■ Sunulan Malzeme:
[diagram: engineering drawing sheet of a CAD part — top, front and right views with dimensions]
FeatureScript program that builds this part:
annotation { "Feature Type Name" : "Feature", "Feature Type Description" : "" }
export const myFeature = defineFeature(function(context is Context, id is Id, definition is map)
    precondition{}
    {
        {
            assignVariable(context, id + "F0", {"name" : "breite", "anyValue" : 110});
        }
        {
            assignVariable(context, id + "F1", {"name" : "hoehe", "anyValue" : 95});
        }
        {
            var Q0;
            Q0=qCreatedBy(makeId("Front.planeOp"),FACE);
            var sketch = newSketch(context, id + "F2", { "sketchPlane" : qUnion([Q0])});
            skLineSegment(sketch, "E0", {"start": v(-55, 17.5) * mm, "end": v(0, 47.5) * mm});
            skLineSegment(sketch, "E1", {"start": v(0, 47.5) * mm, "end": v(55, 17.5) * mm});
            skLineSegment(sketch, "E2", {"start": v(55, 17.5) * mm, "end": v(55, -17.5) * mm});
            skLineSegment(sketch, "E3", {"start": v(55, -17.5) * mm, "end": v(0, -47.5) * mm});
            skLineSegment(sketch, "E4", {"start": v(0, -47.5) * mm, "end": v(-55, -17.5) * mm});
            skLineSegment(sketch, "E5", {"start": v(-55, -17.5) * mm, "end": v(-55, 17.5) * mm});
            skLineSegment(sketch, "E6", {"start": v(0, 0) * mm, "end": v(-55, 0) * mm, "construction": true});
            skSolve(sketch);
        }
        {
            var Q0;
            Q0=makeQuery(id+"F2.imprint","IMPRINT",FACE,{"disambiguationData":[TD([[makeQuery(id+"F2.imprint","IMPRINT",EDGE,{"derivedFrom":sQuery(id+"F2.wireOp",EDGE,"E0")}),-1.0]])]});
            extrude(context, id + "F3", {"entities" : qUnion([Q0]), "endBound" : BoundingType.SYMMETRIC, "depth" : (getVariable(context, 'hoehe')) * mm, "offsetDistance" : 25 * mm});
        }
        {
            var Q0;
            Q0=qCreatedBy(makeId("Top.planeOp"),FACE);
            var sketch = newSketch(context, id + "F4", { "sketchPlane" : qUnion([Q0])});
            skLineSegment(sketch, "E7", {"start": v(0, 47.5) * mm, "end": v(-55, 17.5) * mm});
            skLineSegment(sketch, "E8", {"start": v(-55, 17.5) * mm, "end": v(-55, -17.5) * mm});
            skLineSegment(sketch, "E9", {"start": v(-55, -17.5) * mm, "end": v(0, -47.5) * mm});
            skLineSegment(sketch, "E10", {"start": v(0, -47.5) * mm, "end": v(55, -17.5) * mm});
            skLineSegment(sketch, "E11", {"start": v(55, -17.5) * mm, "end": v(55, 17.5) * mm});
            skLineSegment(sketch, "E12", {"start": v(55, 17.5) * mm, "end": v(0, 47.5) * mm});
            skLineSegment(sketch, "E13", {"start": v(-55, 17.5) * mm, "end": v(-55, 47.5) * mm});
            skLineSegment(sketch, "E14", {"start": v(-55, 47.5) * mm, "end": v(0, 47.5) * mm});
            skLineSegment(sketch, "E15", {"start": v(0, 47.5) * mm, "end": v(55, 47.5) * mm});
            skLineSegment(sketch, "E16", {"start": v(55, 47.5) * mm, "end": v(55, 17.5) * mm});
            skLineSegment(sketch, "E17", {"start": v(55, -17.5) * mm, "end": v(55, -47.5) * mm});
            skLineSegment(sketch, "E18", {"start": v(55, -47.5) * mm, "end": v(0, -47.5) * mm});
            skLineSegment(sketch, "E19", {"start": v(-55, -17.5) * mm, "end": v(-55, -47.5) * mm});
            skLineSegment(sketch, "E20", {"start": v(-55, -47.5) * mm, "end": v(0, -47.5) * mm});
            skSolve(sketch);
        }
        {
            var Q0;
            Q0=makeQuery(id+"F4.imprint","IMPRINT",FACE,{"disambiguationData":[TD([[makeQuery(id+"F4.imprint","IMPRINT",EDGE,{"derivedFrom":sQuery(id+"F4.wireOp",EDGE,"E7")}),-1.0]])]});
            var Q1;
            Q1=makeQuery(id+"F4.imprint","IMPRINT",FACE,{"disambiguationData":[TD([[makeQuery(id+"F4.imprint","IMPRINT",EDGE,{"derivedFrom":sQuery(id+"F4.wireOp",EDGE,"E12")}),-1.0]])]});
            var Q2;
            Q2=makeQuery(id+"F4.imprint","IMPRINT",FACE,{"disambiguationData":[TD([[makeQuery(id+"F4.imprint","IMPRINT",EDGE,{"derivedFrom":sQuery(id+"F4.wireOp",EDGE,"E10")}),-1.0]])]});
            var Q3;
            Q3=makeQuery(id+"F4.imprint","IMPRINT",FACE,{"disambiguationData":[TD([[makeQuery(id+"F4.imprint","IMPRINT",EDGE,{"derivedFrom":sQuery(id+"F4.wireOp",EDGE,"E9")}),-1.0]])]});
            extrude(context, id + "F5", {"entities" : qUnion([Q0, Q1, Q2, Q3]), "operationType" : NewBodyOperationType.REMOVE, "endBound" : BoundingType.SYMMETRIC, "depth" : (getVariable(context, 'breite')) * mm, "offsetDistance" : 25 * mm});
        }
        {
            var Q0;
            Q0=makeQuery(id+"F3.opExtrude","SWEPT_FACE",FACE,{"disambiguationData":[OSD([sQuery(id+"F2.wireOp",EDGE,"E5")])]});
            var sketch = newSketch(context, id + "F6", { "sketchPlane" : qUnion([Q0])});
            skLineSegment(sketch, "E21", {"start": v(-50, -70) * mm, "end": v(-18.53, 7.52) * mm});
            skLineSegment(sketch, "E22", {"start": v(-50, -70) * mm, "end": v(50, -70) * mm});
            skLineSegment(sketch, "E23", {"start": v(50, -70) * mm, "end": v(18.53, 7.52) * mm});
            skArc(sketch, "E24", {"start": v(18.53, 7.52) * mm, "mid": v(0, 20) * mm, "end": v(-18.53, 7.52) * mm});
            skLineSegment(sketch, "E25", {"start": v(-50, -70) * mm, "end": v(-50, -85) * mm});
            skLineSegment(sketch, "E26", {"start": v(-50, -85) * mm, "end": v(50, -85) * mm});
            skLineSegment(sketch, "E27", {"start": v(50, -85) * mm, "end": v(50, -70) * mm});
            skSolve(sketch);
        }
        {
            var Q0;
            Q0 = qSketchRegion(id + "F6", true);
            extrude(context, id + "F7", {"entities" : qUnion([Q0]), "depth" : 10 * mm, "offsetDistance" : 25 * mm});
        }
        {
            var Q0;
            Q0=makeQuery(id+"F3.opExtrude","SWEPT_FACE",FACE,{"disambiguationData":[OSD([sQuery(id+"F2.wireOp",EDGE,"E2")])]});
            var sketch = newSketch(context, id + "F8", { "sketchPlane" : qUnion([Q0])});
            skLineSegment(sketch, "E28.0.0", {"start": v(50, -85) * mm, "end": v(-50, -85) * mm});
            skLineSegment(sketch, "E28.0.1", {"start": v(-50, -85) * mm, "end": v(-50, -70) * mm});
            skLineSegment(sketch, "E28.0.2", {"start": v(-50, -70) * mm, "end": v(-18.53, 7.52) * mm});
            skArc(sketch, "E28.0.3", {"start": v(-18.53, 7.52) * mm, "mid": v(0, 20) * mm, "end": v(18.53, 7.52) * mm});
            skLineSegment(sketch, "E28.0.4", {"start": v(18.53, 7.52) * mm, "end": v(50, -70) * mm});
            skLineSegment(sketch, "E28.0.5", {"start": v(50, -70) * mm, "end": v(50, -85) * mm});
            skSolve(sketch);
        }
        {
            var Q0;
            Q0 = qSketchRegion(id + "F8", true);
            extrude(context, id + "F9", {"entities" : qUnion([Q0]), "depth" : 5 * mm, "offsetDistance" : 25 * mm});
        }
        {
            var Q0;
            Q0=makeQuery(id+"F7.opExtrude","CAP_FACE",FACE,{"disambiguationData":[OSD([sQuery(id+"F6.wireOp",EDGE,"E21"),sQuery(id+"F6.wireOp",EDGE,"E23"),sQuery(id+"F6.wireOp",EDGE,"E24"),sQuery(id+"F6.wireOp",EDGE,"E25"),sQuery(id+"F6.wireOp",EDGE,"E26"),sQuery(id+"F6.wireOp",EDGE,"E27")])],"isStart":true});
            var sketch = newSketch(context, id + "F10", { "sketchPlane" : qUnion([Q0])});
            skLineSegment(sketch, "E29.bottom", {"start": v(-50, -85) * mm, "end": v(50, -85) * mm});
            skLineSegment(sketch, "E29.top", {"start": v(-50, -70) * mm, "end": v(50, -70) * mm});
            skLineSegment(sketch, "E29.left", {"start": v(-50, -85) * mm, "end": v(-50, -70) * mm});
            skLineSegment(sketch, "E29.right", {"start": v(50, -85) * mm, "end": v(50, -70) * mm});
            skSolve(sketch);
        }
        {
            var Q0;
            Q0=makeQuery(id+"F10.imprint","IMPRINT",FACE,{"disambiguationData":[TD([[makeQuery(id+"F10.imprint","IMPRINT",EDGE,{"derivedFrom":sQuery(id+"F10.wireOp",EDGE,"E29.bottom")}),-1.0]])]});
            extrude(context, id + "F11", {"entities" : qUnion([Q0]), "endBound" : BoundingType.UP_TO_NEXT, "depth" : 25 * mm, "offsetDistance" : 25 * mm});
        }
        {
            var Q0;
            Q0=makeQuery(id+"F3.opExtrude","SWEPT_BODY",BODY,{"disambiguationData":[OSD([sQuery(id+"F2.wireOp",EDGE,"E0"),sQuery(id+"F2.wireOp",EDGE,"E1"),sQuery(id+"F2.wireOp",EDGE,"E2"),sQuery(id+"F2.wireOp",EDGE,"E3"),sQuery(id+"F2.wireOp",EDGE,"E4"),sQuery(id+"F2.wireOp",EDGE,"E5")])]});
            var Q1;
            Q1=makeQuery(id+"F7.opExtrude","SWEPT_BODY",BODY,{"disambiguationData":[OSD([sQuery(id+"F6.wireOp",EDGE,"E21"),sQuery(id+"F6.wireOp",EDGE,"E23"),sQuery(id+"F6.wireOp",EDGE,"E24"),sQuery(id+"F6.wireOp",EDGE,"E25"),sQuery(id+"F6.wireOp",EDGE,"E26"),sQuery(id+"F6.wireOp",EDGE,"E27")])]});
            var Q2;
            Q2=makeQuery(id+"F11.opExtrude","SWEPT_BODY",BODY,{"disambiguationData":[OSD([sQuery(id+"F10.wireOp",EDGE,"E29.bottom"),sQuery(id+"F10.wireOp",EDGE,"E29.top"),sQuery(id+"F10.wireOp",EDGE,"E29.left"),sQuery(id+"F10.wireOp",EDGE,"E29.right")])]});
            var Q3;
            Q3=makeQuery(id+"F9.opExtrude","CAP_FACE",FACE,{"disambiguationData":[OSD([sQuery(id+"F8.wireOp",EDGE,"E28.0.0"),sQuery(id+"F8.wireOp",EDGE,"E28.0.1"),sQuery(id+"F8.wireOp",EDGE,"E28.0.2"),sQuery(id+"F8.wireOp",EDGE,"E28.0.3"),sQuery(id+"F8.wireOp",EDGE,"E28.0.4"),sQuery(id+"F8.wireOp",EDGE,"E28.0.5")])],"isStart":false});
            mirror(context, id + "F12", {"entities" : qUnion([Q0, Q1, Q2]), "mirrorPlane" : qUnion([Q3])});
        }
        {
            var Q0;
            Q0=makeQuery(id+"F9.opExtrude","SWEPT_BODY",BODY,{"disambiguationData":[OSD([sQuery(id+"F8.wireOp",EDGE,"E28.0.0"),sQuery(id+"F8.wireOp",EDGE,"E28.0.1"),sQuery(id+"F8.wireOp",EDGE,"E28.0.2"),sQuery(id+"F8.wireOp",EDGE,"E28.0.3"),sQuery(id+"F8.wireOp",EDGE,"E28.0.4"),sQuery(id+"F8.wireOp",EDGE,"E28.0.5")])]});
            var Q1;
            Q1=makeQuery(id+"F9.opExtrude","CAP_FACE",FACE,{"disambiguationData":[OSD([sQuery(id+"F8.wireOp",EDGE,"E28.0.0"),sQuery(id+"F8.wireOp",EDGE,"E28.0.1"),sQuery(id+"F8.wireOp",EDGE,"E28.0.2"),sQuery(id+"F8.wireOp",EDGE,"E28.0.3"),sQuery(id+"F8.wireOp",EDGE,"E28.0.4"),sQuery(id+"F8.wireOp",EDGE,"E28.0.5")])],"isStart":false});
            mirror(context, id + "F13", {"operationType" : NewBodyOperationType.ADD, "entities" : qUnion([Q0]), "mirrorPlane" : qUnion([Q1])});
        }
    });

■ Amaç:
Yukarıdaki satırlarda "assignVariable" dizesinin geçtiği her satırı bulun ve lütfen bu satırların her birini eksiksiz kopyalayın.

■ Görevin Sonucu:
            assignVariable(context, id + "F0", {"name" : "breite", "anyValue" : 110});
            assignVariable(context, id + "F1", {"name" : "hoehe", "anyValue" : 95});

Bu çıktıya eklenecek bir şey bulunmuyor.